## EXERCISE GOAL
Extend the forum post about crime rates in cities and rural areas past its last sentence.

Occupied Deutschland wrote:Free Soviets wrote:the big cities have actually gotten safer from the peak of our lead-poisoned crime wave far faster than the burbs and rural areas. still less safe, but increasingly close to them today.
or it could be that since changing people is hard and we know that reducing access to guns works (and seriously, we know that very solidly), we should do the easier thing. because solving the problem is better than wishing for a pony.
Cities: 1700 --> 700 = about 59% decrease.
Rural: 1000 ---> 500 = about 50% decrease.
Methinks that isn't much of a difference.
Can't say anything for that chart, as I have no idea where it comes from, or where they got their figures, and no context is given.
I can say that this chart
http://www.fbi.gov/about-us/cjis/ucr/crime-in-the-u.s/2011/crime-in-the-u.s.-2011/tables/table_16_rate_number_of_crimes_per_100000_inhabitants_by_population_group_2011.xls
comes from the FBI, and breaks down violent crime rates, as a whole, per 100,000 residents, by population group.

## DATA EXCERPTS
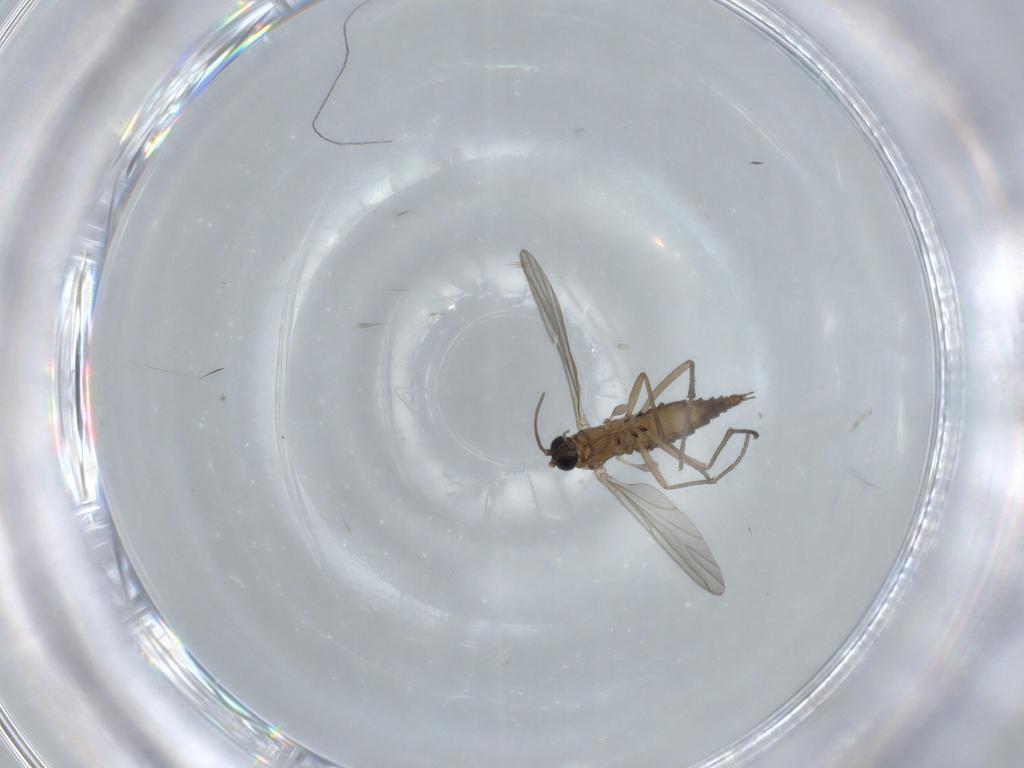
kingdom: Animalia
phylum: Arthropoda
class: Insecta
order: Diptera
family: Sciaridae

...

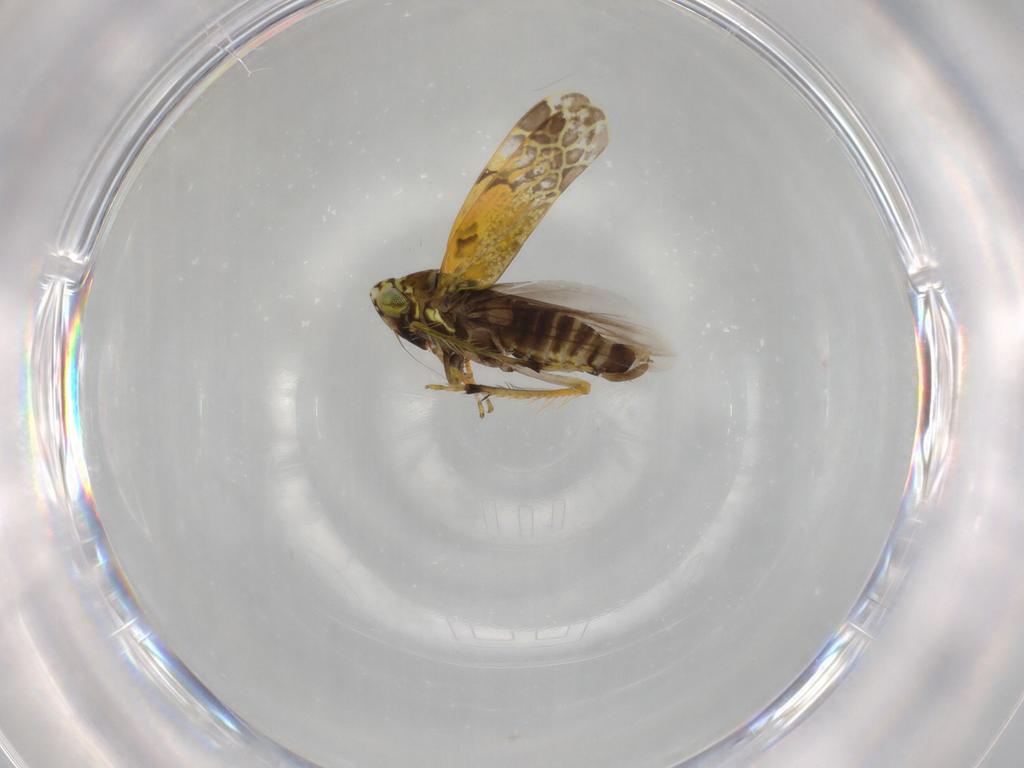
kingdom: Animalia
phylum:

## RESPONSE FOR THIS EXERCISE
If you look at the "Rate" sub section under the "Violent Crime" column, you'll see that Group I, which encompasses cities of 250,000 or more, has a violent crime rate of 754.5 per 100,000.
This is in comparison to every other category, with suburban areas coming in at 252.1, Nonmetropolitan counties at 180.8 and everything else in-between.
The murder rate for those large cities is 10.1, compared to 2.9 in the suburbs.
The forcible rape rate in the cities is 294.8, compared to 57.7 in the suburbs and 14.2 in non-metropolitan areas.
Time and again, the big cities top every other category in violent crime; not just in total, but per capita. To be fair, their rates are coming down. For the most part. Chicago is set to break its murder record this year. (again)
If you're so certain that reducing access to guns works, and that this isn't a cultural issue, then maybe you should let the folks at the CDC know.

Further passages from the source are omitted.